Duluth, MN (OpEdNews) April 4, 2010 Is liberal arts education in the United States doomed to be in a state of crisis perpetually? If it is, wouldn't it be best to end the crisis once and for all by shucking off liberal arts education in the United States in favor of exclusively professional training for college undergraduates? After all, wouldn't it suffice to consign liberal arts education to secondary education? But if it wouldn't suffice to consign liberal arts education to secondary education, what justification can there be for having liberal arts education for college undergraduates? I want to explore these questions and related issues in the present essay, with special attention to Harvard College because Harvard University is the best funded institution of higher education in the United States. As a result, I look to Harvard to lead American higher education by its example in liberal arts education.
The Problem. The crisis of liberal arts education in the United States today has been delineated by William M. Chace in the opening paragraph of his article "The Decline of the English Department" in the Autumn 2009 AMERICAN SCHOLAR:
"During the last four decades, a well-publicized shift in what undergraduate students prefer to study has taken place in American higher education. The number of young men and women majoring in English has dropped dramatically; the same is true of philosophy, foreign languages, art history, and kindred fields, including history."
Of course during the last four decades, conservative trends, political and cultural, have been in the ascendancy in the United States. But Chace, himself a conservative, does not even mention this important cultural background. Even though he adverts to the rise of liberal arts education earlier in the twentieth century, he does not advert to the fact that the earlier rise in liberal arts education accompanied the rise of political liberalism in the United States. To turn the terrible tide of conservatism that has plagued the United States during the last four decades, we need to renew our commitment not only to political liberalism, but also to liberal arts education.

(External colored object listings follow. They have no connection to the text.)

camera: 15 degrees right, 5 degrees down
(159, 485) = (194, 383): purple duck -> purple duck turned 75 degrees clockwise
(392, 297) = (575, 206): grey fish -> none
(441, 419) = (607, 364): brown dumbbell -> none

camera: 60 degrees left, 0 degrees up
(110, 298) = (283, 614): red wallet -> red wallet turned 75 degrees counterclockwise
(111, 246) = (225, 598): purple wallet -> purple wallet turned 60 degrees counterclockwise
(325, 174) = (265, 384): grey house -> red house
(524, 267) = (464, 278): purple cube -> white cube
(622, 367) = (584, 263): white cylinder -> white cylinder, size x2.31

Chace has further delineated the problem facing liberal arts education. Drawing on measures based on the academic years 1970-1971 and 2003-2004, he also notes that "[i]n one generation, then, the numbers of those majoring in the humanities dropped from a total of 30 percent to a total of less than 16 percent." He says that he is "dismayed by this shift," which he fears "is probably irreversible."
I am not going to make any predictions as to whether the 16 percent market share of undergraduate majors is irreversible or not, because the market share is not be the most important issue in my judgment. Regardless of what the market share of undergraduate majors in the liberal arts may be, the most important issue is to clarify the purposes of liberal arts education, even for people who do not become liberal arts majors.

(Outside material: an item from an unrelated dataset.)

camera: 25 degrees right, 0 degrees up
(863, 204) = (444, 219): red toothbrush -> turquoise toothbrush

The basic problem facing liberal arts education in the United States today is that there appears to be no widespread agreement about the purpose or purposes -- of liberal arts education. Indeed, there appear to be competing purposes for liberal arts education, but not much consensus about them.
Moreover, the teachers in the liberal arts fields are famously individualistic, which makes it hard to get two of them to agree on the purposes of liberal arts education. But how can the American public and American undergraduates ever come to support the liberal arts when there appears to be no consensus about what the purposes of liberal arts education are?